_Selection_

---

Tuesday, 24 April 2018
U for Ujjain
The city of Ujjain, located on the banks of the Kshipra River in present day Madhya Pradesh, has been an important centre for Hindu religious and cultural activities from the ancient times. The city has continued to thrive and prosper down the centuries and is now a bustling township in the central heartland of India.
Ujjain in the ancient times
The earliest settlements in Ujjain date back to 700 BC as per the excavated findings in the area. In ancient India, the kingdom was called Avanti with its capital at Ujjain. The city was also known as Avantika or Ujjaini. By 600 BC Avanti was one of the sixteen Mahajanapadas (kingdoms) of Aryavarta (north India), the references of which we find in many ancient texts like the Puranas. Ujjain as the capital and a prominent city on the Malwa plateau, remained as an important political, commercial and cultural centre.
The people of Ujjain celebrated Lord Shiva as their guiding deity and devotedly worshipped him. Mythology has it that Lord Shiva impressed with the devotion of the people, granted their wish and resided in the city in his form of ‘Mahakaleshwar’ – the fiery column of light which signified the unending passage of time. A large and ornate temple was built in 600 BC to worship Lord Shiva in the Mahakaleshwar form in Ujjain, which is one of the holiest and most visited Shiva temples in India. The temple stands till date and is held as a place of pilgrimage by devout Hindus.

---

_Supplied data_
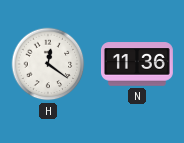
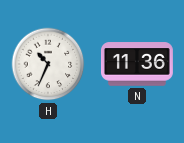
H: 12:21 -> 10:34
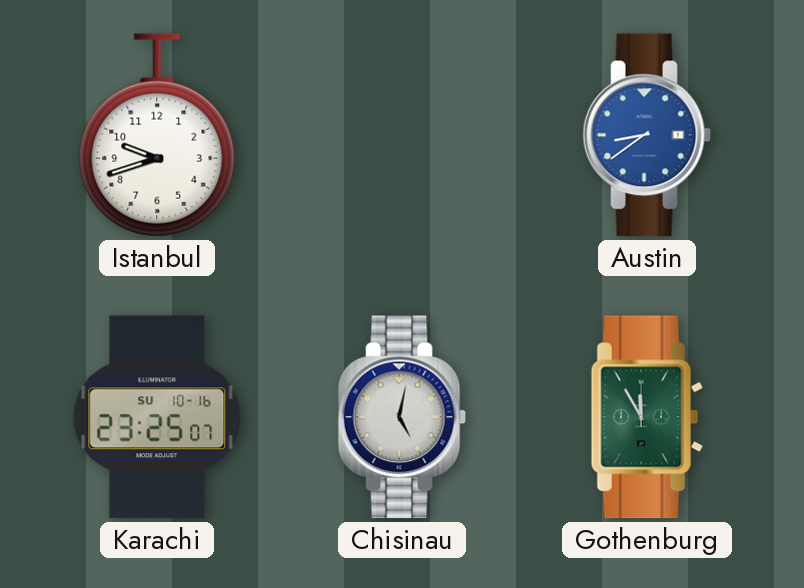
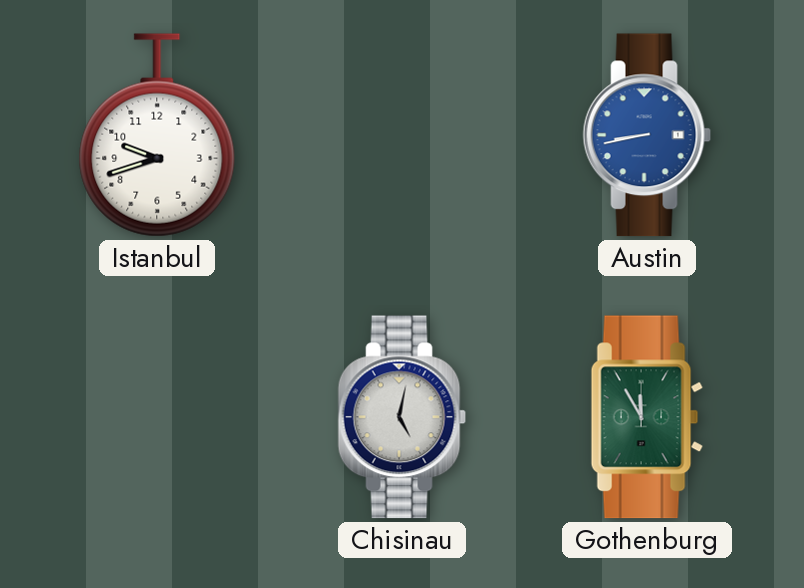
Austin: 8:39 -> 8:43
Karachi: 23:25 -> none
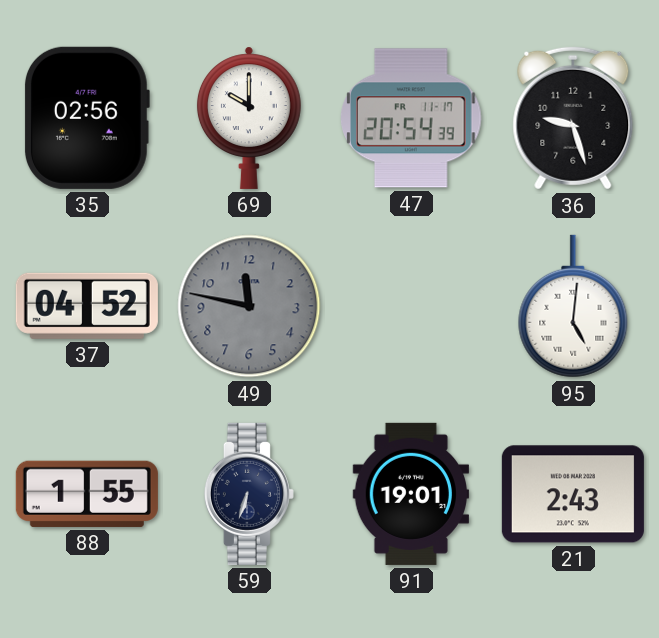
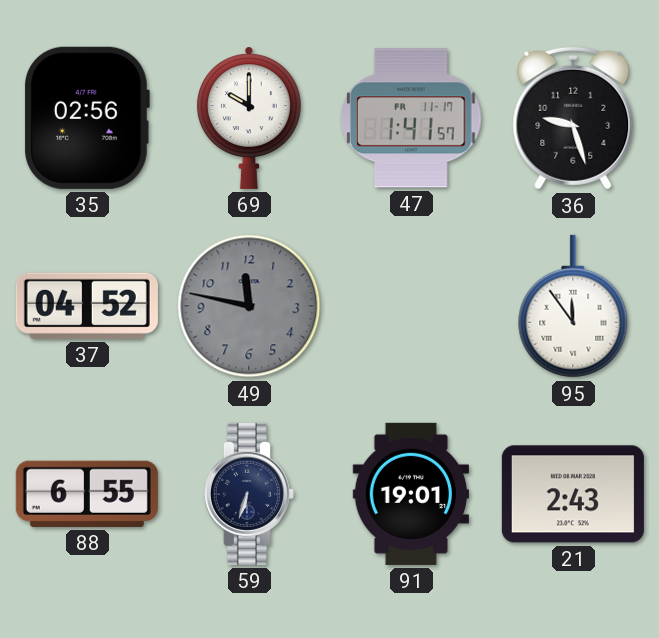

---

_Tasks_
[a] From the Ujjain article, reproduce the text between "Tuesday, 24 April" and "and cultural centre.", inclusive.
[b] In the Ujjain article, what name did the ancient kingdom with its capital at Ujjain have?

_Results for the exercise_
[a]
Tuesday, 24 April 2018
U for Ujjain
The city of Ujjain, located on the banks of the Kshipra River in present day Madhya Pradesh, has been an important centre for Hindu religious and cultural activities from the ancient times. The city has continued to thrive and prosper down the centuries and is now a bustling township in the central heartland of India.
Ujjain in the ancient times
The earliest settlements in Ujjain date back to 700 BC as per the excavated findings in the area. In ancient India, the kingdom was called Avanti with its capital at Ujjain. The city was also known as Avantika or Ujjaini. By 600 BC Avanti was one of the sixteen Mahajanapadas (kingdoms) of Aryavarta (north India), the references of which we find in many ancient texts like the Puranas. Ujjain as the capital and a prominent city on the Malwa plateau, remained as an important political, commercial and cultural centre.

[b] Avanti